Текст страницы:
- - -

Эмма МЕНЬШИКОВА

ПИСАТЕЛЬСКИЙ ДНЕВНИК
<<< Предыдущие записи         Следующие записи>>>

20 февраля 2012 г.

НЕДОЛЯ

– Я нашла ребёнка! – позвонила она в милицию (простите, в полицию!), не придумав ничего лучшего для того, чтобы приехали наверняка. А прибывшим стражам порядка тут же призналась: сын собственный, но деваться им некуда. И разрыдалась…

 

Катя даже не знает, как это пришло ей в голову. Просто нет у неё ни родных, ни друзей – куда обратиться? Не в пожарную же часть и не в скорую помощь. Оставалась милиция. Ну или как там её…

Однако ей казалось, что вряд ли она проймёт людей в погонах, сказав, что осталась без крыши над головой и с ребёнком на руках среди зимы. Это для нее трагедия, катастрофа, а для них – как знать. Надо было придумать что-нибудь повесомее. И тут, наверное, выплыло что-то из сериалов про ментов, следаков, убойную силу…

Убийство, похищение – это уж слишком. А вот нашла ребенка – самое то: и не преступление, и отмахнуться, не приехать нельзя. Всё-таки ребёнок, шутка ли. С годовалым Ромой ее привезли в кризисный центр помощи женщинам и детям, о котором раньше она понятия не имела. И только тут смогла наконец расслабиться и подумать, что делать дальше.

- - -

Фрагменты данных:
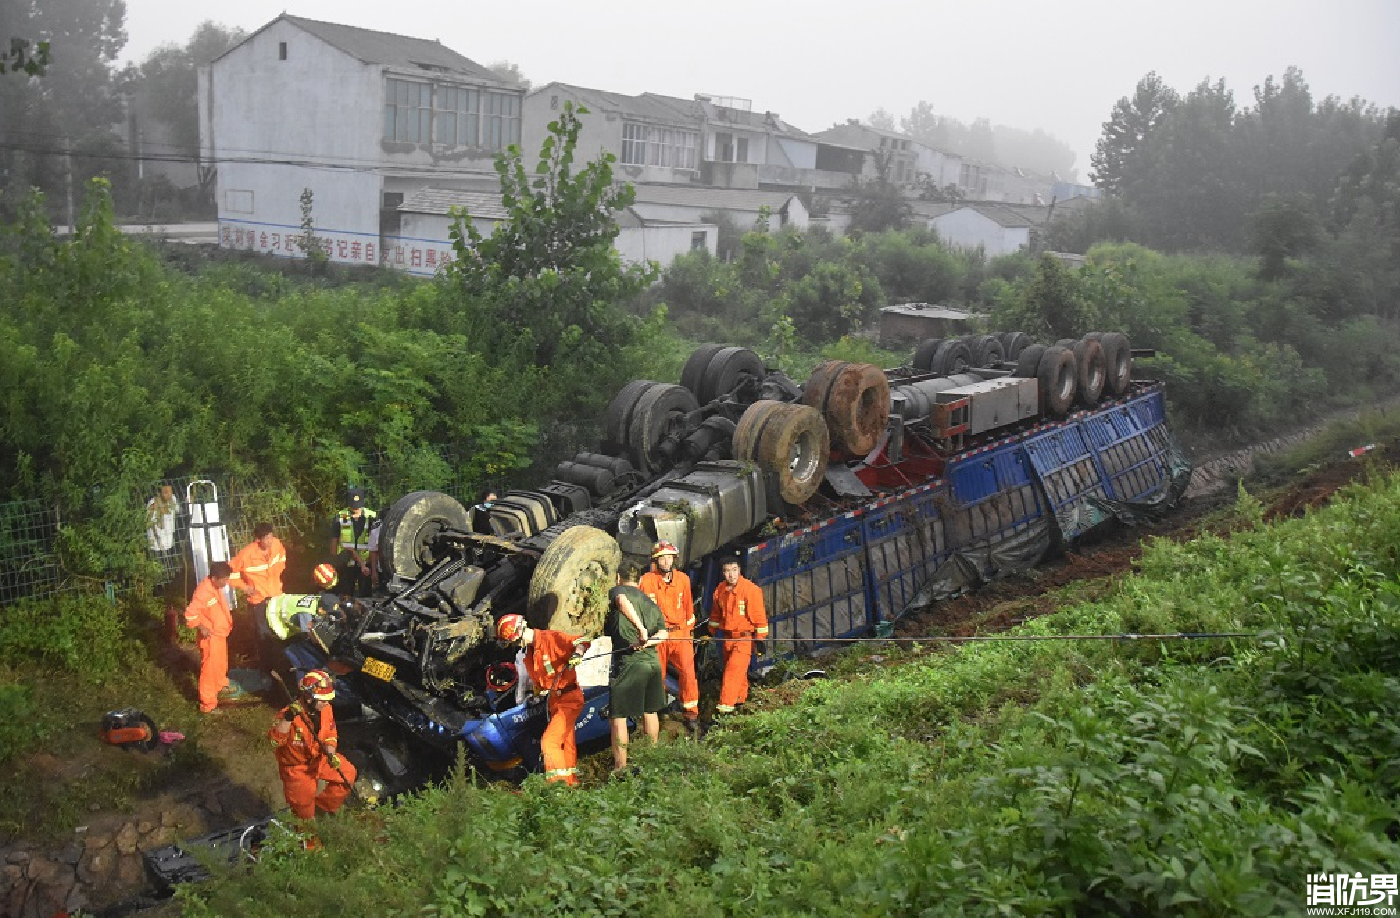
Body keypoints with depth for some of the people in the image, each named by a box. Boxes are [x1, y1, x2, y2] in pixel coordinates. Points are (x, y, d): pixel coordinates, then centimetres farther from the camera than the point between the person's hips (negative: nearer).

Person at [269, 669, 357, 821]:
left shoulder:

- - -

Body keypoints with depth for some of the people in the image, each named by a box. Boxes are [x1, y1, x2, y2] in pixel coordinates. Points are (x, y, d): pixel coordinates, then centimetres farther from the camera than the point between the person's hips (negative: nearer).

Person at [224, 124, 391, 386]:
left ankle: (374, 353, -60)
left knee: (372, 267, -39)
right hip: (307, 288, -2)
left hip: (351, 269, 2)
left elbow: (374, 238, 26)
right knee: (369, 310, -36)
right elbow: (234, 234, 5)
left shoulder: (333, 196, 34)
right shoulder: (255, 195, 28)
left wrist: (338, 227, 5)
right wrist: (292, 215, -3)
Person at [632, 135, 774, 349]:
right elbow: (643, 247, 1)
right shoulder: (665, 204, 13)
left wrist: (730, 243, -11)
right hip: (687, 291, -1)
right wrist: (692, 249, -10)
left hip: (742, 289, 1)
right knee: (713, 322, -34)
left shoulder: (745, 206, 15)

- - -

Задания:
• a. Куда привезли Катю с сыном в рассказе «Недоля»?
• b. Продолжите рассказ «Недоля», начав сразу после его последнего предложения.
Записи взяты из другого источника.

Ответы:
• a. В кризисный центр помощи женщинам и детям.

• b.
Обнаружилось, что она не одинока в своём горе. Таких девчонок – без роду без племени, без твёрдой почвы под ногами, но уже с детьми на руках – в наше время предостаточно. И почти все они – социальные сироты, вышедшие из детских домов и опекунских семей в большую жизнь налегке: без денег, без связей, без умения заботиться о себе, без профессии и навыков к труду, без опыта общения с людьми из других социальных слоев.

Воспитатели, медсестры, учителя остались позади, а впереди – пустота. И так хочется любви, ласки, родной души, как сказала семнадцатилетняя девочка – другая обитательница кризисного центра, прижимая к себе двухмесячное дитя. Так хочется…

Потомственные социальные сироты. Вы знакомы с этим определением? За двадцать лет постсоветского времени выросли дети тех, кто с обретением «свободы» махнул рукой не только на обязанности, но и права. Выросла беспризорная и безнадзорная ребятня, брошенная спившимися «свободными» родителями и обитавшая на рынках и в подвалах, которую худо ли бедно попристраивали в казенные приюты ли, приемные семьи, где «мамы» и «папы» за деньги воспитывают чужих детей.

Выросли – и сами уже рожают младенцев, большинство из которых оказываются в тех же детских домах, откуда вышли их непутевые мамы, кинутые их непутевыми бабушками. Воспитатели приютов подтверждают: дети детей сегодня их основной контингент. Вот и Катя – из неблагополучной семьи. Попав в детский дом, оказалась за чертой, откуда возврат в нормальную жизнь почти невозможен. Тем более жилье, которое закрепляется за обитателями социальных учреждений по закону, чаще всего «уплывает» в неизвестном направлении. Катюшину долю тоже продали, и никто девочкиных прав не отстаивал, никто за них не бился. Отменить сделку теперь не удается: там обретаются люди, которых по закону на улицу не выставишь.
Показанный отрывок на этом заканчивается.